Standardise two-part tariff structure across consumer categories: A uniform approach to tariff design should be adopted across consumer categories to ensure consistency, transparency and cost-reflective pricing. In many states, the fixed charge component for residential consumers is levied as a flat amount and is not linked to the consumer’s demand. It is recommended that fixed charges be standardised for different consumer categories as follows:
Standardisation of billing demand: To ensure greater uniformity and consistency in tariff design, it is recommended that billing demand be determined based on the higher of the following:
- a specified percentage of contract demand,
- actual monthly peak demand, or
- a percentage of the actual billing demand recorded during preceding 11 months (for C&I consumers).
kVAh-based billing: Replacing power factor (PF) incentives and penalties with kVA (apparent power) fixed/demand charges and kVAh (apparent energy) billing for consumers with loads above 50 kW (or state-specific thresholds) can simplify tariff structures while addressing reactive power costs more effectively. Under this approach, separate PF adjustments in kWh-based billing would no longer be required, as inefficiencies arising from poor PF would be automatically reflected in higher kVAh consumption.
Separate tariff categories for net metering consumers: Creating separate tariff categories for net metering consumers, with differentiated fixed charges and time-of-day (ToD) tariffs, acknowledges their distinct pattern of grid interaction in terms of electricity injection and drawal. Accordingly, separate fixed, variable and ToD tariff structures may need to be considered for net metering consumers as well.

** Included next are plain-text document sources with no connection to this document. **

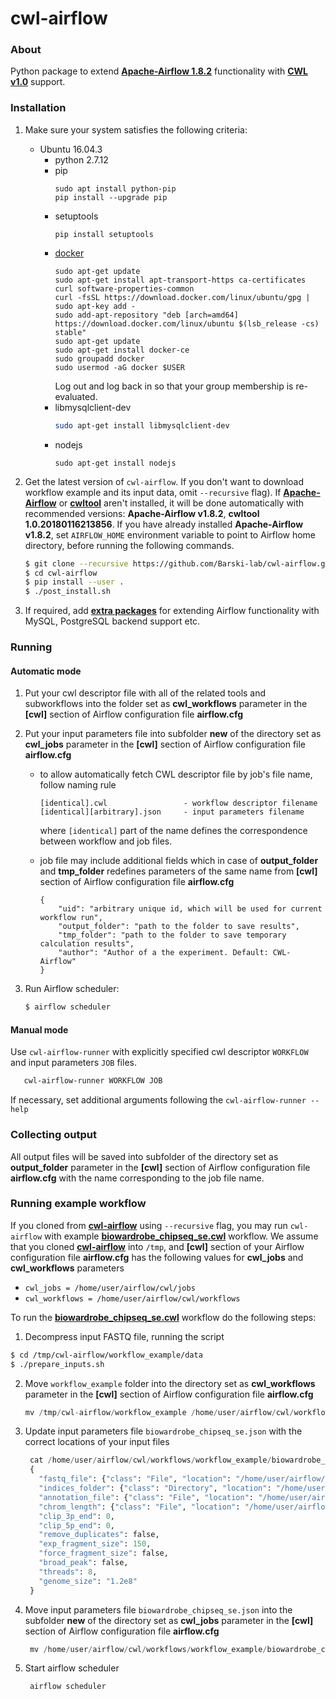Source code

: # cwl-airflow

### About
Python package to extend **[Apache-Airflow 1.8.2](https://github.com/apache/incubator-airflow)**
functionality with **[CWL v1.0](http://www.commonwl.org/v1.0/)** support.

### Installation
1. Make sure your system satisfies the following criteria:
      - Ubuntu 16.04.3
        - python 2.7.12
        - pip
          ```
          sudo apt install python-pip
          pip install --upgrade pip
          ```
        - setuptools
          ```
          pip install setuptools
          ```
        - [docker](https://docs.docker.com/engine/installation/linux/docker-ce/ubuntu/)
          ```
          sudo apt-get update
          sudo apt-get install apt-transport-https ca-certificates curl software-properties-common
          curl -fsSL https://download.docker.com/linux/ubuntu/gpg | sudo apt-key add -
          sudo add-apt-repository "deb [arch=amd64] https://download.docker.com/linux/ubuntu $(lsb_release -cs) stable"
          sudo apt-get update
          sudo apt-get install docker-ce
          sudo groupadd docker
          sudo usermod -aG docker $USER
          ```
          Log out and log back in so that your group membership is re-evaluated.
        - libmysqlclient-dev
          ```bash
          sudo apt-get install libmysqlclient-dev
          ```
        - nodejs
          ```
          sudo apt-get install nodejs
          ```
2. Get the latest version of `cwl-airflow`.
   If you don't want to download workflow example and its input data,
   omit `--recursive` flag). If **[Apache-Airflow](https://github.com/apache/incubator-airflow)**
   or **[cwltool](http://www.commonwl.org/ "cwltool main page")** aren't installed,
   it will be done automatically with recommended versions:
   **Apache-Airflow v1.8.2**, **cwltool 1.0.20180116213856**. If you have already installed
   **Apache-Airflow v1.8.2**, set `AIRFLOW_HOME` environment variable to point to Airflow
   home directory, before running the following commands.
      ```sh
      $ git clone --recursive https://github.com/Barski-lab/cwl-airflow.git
      $ cd cwl-airflow
      $ pip install --user .
      $ ./post_install.sh
      ```

3. If required, add **[extra packages](https://airflow.incubator.apache.org/installation.html#extra-packages)**
   for extending Airflow functionality with MySQL, PostgreSQL backend support etc.

### Running

#### Automatic mode
1. Put your cwl descriptor file with all of the related tools and subworkflows
   into the folder set as **cwl_workflows** parameter in the **[cwl]** section  of Airflow
   configuration file **airflow.cfg**

2. Put your input parameters file into subfolder **new** of the directory set as **cwl_jobs** parameter
   in the **[cwl]** section  of Airflow configuration file **airflow.cfg**

    - to allow automatically fetch CWL descriptor file by job's file name, follow naming rule
      ```
      [identical].cwl                 - workflow descriptor filename
      [identical][arbitrary].json     - input parameters filename
      ```
      where `[identical]` part of the name defines the correspondence between workflow and job files.
      
    - job file may include additional fields which in case of **output_folder** and **tmp_folder**
      redefines parameters of the same name from **[cwl]** section  of Airflow configuration file
      **airflow.cfg**
      ```     
      {
          "uid": "arbitrary unique id, which will be used for current workflow run",
          "output_folder": "path to the folder to save results",
          "tmp_folder": "path to the folder to save temporary calculation results",
          "author": "Author of a the experiment. Default: CWL-Airflow"
      }
      ```
      
3. Run Airflow scheduler:
   ```sh
   $ airflow scheduler
   ```

#### Manual mode
Use `cwl-airflow-runner` with explicitly specified cwl descriptor `WORKFLOW`
and input parameters `JOB` files.

```bash
   cwl-airflow-runner WORKFLOW JOB
```

If necessary, set additional arguments following the `cwl-airflow-runner --help`


### Collecting output
  All output files will be saved into subfolder of the directory set as **output_folder** parameter
  in the **[cwl]** section of Airflow configuration file **airflow.cfg** with the name corresponding
  to the job file name.
  
### Running example workflow
If you cloned from **[cwl-airflow](https://github.com/Barski-lab/cwl-airflow.git)**
using `--recursive` flag, you may run `cwl-airflow` with example
**[biowardrobe_chipseq_se.cwl](https://github.com/Barski-lab/ga4gh_challenge/blob/master/biowardrobe_chipseq_se.cwl)** workflow.
We assume that you cloned **[cwl-airflow](https://github.com/Barski-lab/cwl-airflow.git)** into `/tmp`,
and **[cwl]** section of your Airflow configuration file **airflow.cfg** has the following values for **cwl_jobs**
and **cwl_workflows** parameters
   - `cwl_jobs = /home/user/airflow/cwl/jobs`
   - `cwl_workflows = /home/user/airflow/cwl/workflows`
   
To run the **[biowardrobe_chipseq_se.cwl](https://github.com/Barski-lab/ga4gh_challenge/blob/master/biowardrobe_chipseq_se.cwl)** workflow
do the following steps:
1. Decompress input FASTQ file, running the script
      
  ```sh
  $ cd /tmp/cwl-airflow/workflow_example/data
  $ ./prepare_inputs.sh
  ```
2. Move `workflow_example` folder into the directory set as **cwl_workflows** parameter in the **[cwl]** section  of Airflow
   configuration file **airflow.cfg**
   
   ```python
   mv /tmp/cwl-airflow/workflow_example /home/user/airflow/cwl/workflows
   ```
   
3. Update input parameters file `biowardrobe_chipseq_se.json`
   with the correct locations of your input files
   ```python
    cat /home/user/airflow/cwl/workflows/workflow_example/biowardrobe_chipseq_se.json
    {
      "fastq_file": {"class": "File", "location": "/home/user/airflow/cwl/workflows/workflow_example/data/inputs/SRR1198790.fastq", "format": "http://edamontology.org/format_1930"},
      "indices_folder": {"class": "Directory", "location": "/home/user/airflow/cwl/workflows/workflow_example/data/references/dm3/bowtie_indices"},
      "annotation_file": {"class": "File", "location": "/home/user/airflow/cwl/workflows/workflow_example/data/references/dm3/refgene.tsv", "format": "http://edamontology.org/format_3475"},
      "chrom_length": {"class": "File", "location": "/home/user/airflow/cwl/workflows/workflow_example/data/references/dm3/chrNameLength.txt", "format": "http://edamontology.org/format_2330"},
      "clip_3p_end": 0,
      "clip_5p_end": 0,
      "remove_duplicates": false,
      "exp_fragment_size": 150,
      "force_fragment_size": false,
      "broad_peak": false,
      "threads": 8,
      "genome_size": "1.2e8"
    }
    ```
4. Move input parameters file `biowardrobe_chipseq_se.json`
   into the subfolder **new** of the directory set as **cwl_jobs** parameter in the **[cwl]** section  of Airflow
   configuration file **airflow.cfg**
   ```python
    mv /home/user/airflow/cwl/workflows/workflow_example/biowardrobe_chipseq_se.json /home/user/airflow/cwl/jobs/new 
   ```
5. Start airflow scheduler
   ```python
    airflow scheduler
   ```
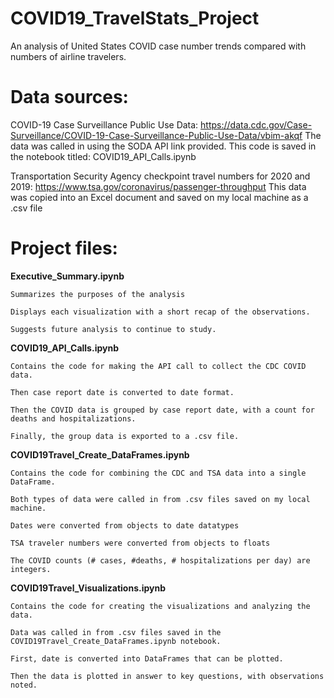 # COVID19_TravelStats_Project
An analysis of United States COVID case number trends compared with numbers of airline travelers.

# Data sources:

COVID-19 Case Surveillance Public Use Data: 
    https://data.cdc.gov/Case-Surveillance/COVID-19-Case-Surveillance-Public-Use-Data/vbim-akqf
    The data was called in using the SODA API link provided.
    This code is saved in the notebook titled: COVID19_API_Calls.ipynb
    
Transportation Security Agency checkpoint travel numbers for 2020 and 2019:
    https://www.tsa.gov/coronavirus/passenger-throughput
    This data was copied into an Excel document and saved on my local machine as a .csv file

# Project files:

**Executive_Summary.ipynb**

    Summarizes the purposes of the analysis
    
    Displays each visualization with a short recap of the observations.
    
    Suggests future analysis to continue to study.

**COVID19_API_Calls.ipynb**

    Contains the code for making the API call to collect the CDC COVID data.
    
    Then case report date is converted to date format.
    
    Then the COVID data is grouped by case report date, with a count for deaths and hospitalizations.
    
    Finally, the group data is exported to a .csv file.

**COVID19Travel_Create_DataFrames.ipynb**

    Contains the code for combining the CDC and TSA data into a single DataFrame.
    
    Both types of data were called in from .csv files saved on my local machine.
    
    Dates were converted from objects to date datatypes
    
    TSA traveler numbers were converted from objects to floats
    
    The COVID counts (# cases, #deaths, # hospitalizations per day) are integers.

**COVID19Travel_Visualizations.ipynb**

    Contains the code for creating the visualizations and analyzing the data.

    Data was called in from .csv files saved in the COVID19Travel_Create_DataFrames.ipynb notebook.
    
    First, date is converted into DataFrames that can be plotted.
    
    Then the data is plotted in answer to key questions, with observations noted.
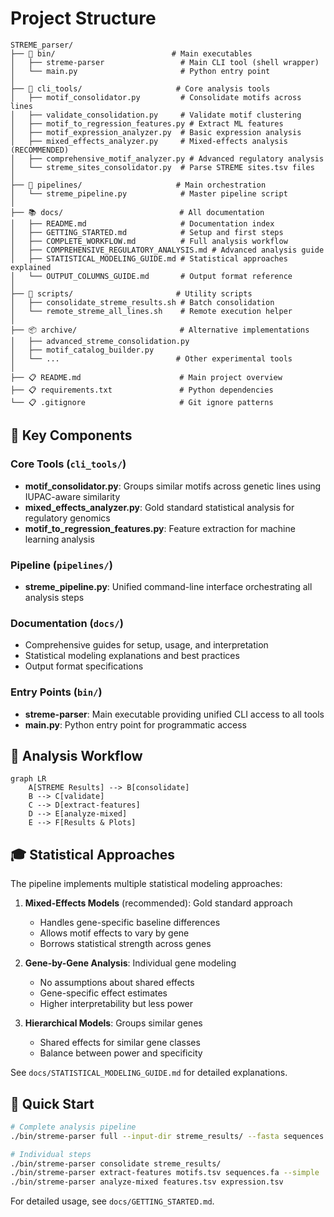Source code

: # Project Structure

```
STREME_parser/
├── 📁 bin/                          # Main executables
│   ├── streme-parser                 # Main CLI tool (shell wrapper)
│   └── main.py                       # Python entry point
│
├── 🔧 cli_tools/                     # Core analysis tools
│   ├── motif_consolidator.py         # Consolidate motifs across lines
│   ├── validate_consolidation.py     # Validate motif clustering
│   ├── motif_to_regression_features.py # Extract ML features
│   ├── motif_expression_analyzer.py  # Basic expression analysis
│   ├── mixed_effects_analyzer.py     # Mixed-effects analysis (RECOMMENDED)
│   ├── comprehensive_motif_analyzer.py # Advanced regulatory analysis
│   └── streme_sites_consolidator.py  # Parse STREME sites.tsv files
│
├── 🚀 pipelines/                     # Main orchestration
│   └── streme_pipeline.py            # Master pipeline script
│
├── 📚 docs/                          # All documentation
│   ├── README.md                     # Documentation index
│   ├── GETTING_STARTED.md            # Setup and first steps
│   ├── COMPLETE_WORKFLOW.md          # Full analysis workflow
│   ├── COMPREHENSIVE_REGULATORY_ANALYSIS.md # Advanced analysis guide
│   ├── STATISTICAL_MODELING_GUIDE.md # Statistical approaches explained
│   └── OUTPUT_COLUMNS_GUIDE.md       # Output format reference
│
├── 📜 scripts/                       # Utility scripts
│   ├── consolidate_streme_results.sh # Batch consolidation
│   └── remote_streme_all_lines.sh    # Remote execution helper
│
├── 📦 archive/                       # Alternative implementations
│   ├── advanced_streme_consolidation.py
│   ├── motif_catalog_builder.py
│   └── ...                          # Other experimental tools
│
├── 📋 README.md                      # Main project overview
├── 📋 requirements.txt               # Python dependencies
└── 📋 .gitignore                     # Git ignore patterns
```

## 🎯 Key Components

### Core Tools (`cli_tools/`)
- **motif_consolidator.py**: Groups similar motifs across genetic lines using IUPAC-aware similarity
- **mixed_effects_analyzer.py**: Gold standard statistical analysis for regulatory genomics
- **motif_to_regression_features.py**: Feature extraction for machine learning analysis

### Pipeline (`pipelines/`)
- **streme_pipeline.py**: Unified command-line interface orchestrating all analysis steps

### Documentation (`docs/`)
- Comprehensive guides for setup, usage, and interpretation
- Statistical modeling explanations and best practices
- Output format specifications

### Entry Points (`bin/`)
- **streme-parser**: Main executable providing unified CLI access to all tools
- **main.py**: Python entry point for programmatic access

## 🔄 Analysis Workflow

```mermaid
graph LR
    A[STREME Results] --> B[consolidate]
    B --> C[validate]
    C --> D[extract-features]
    D --> E[analyze-mixed]
    E --> F[Results & Plots]
```

## 🎓 Statistical Approaches

The pipeline implements multiple statistical modeling approaches:

1. **Mixed-Effects Models** (recommended): Gold standard approach
   - Handles gene-specific baseline differences
   - Allows motif effects to vary by gene
   - Borrows statistical strength across genes

2. **Gene-by-Gene Analysis**: Individual gene modeling
   - No assumptions about shared effects
   - Gene-specific effect estimates
   - Higher interpretability but less power

3. **Hierarchical Models**: Groups similar genes
   - Shared effects for similar gene classes
   - Balance between power and specificity

See `docs/STATISTICAL_MODELING_GUIDE.md` for detailed explanations.

## 🚀 Quick Start

```bash
# Complete analysis pipeline
./bin/streme-parser full --input-dir streme_results/ --fasta sequences.fa --expression expr.tsv

# Individual steps
./bin/streme-parser consolidate streme_results/
./bin/streme-parser extract-features motifs.tsv sequences.fa --simple
./bin/streme-parser analyze-mixed features.tsv expression.tsv
```

For detailed usage, see `docs/GETTING_STARTED.md`.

Separate standby charges for open access/captive consumers: Open access and captive consumers often reduce their dependence on the discom for electricity supply while continuing to retain grid connectivity for backup during outages, maintenance periods or peak demand. In the absence of separate standby charges, this arrangement creates multiple challenges for discoms. First, it leads to stranded capacity, as discoms are required to procure and maintain power through long-term power purchase agreements and supporting infrastructure to meet occasional standby demand, despite reduced energy offtake from such consumers. Second, the reduction in sales to high-paying consumer categories widens the cross-subsidy gap, given that C&I consumers often subsidise residential tariffs. To address these concerns, separate standby charges may be introduced for full open access and captive consumers that source a significant share of their electricity externally while retaining grid connectivity for backup support. A three-tier structure may be considered, which could include a fixed commitment charge linked to contracted standby capacity on a monthly basis, along with separate tariffs for planned standby usage and unplanned standby support.
Conclusion
A cost-reflective tariff structure should recover fixed costs through fixed or demand charges, while variable costs should be recovered through energy charges. When utilities recover a large share of fixed costs through energy sales, revenues become vulnerable to consumption fluctuations and may fall short during periods of lower demand. At the same time, high-consumption consumers effectively bear a disproportionate share of infrastructure costs, resulting in cross-subsidisation.Over the years, most states have gradually increased fixed charges, leading to a higher contribution of these charges to total utility revenues, even as overall tariffs have risen. However, while making fixed charges fully reflective of actual fixed costs is consistent with the principle of cost reflectivity, its implementation poses significant challenges. Despite these concerns, there remains a strong case for a calibrated and progressive increase in the share of fixed charges in selected states.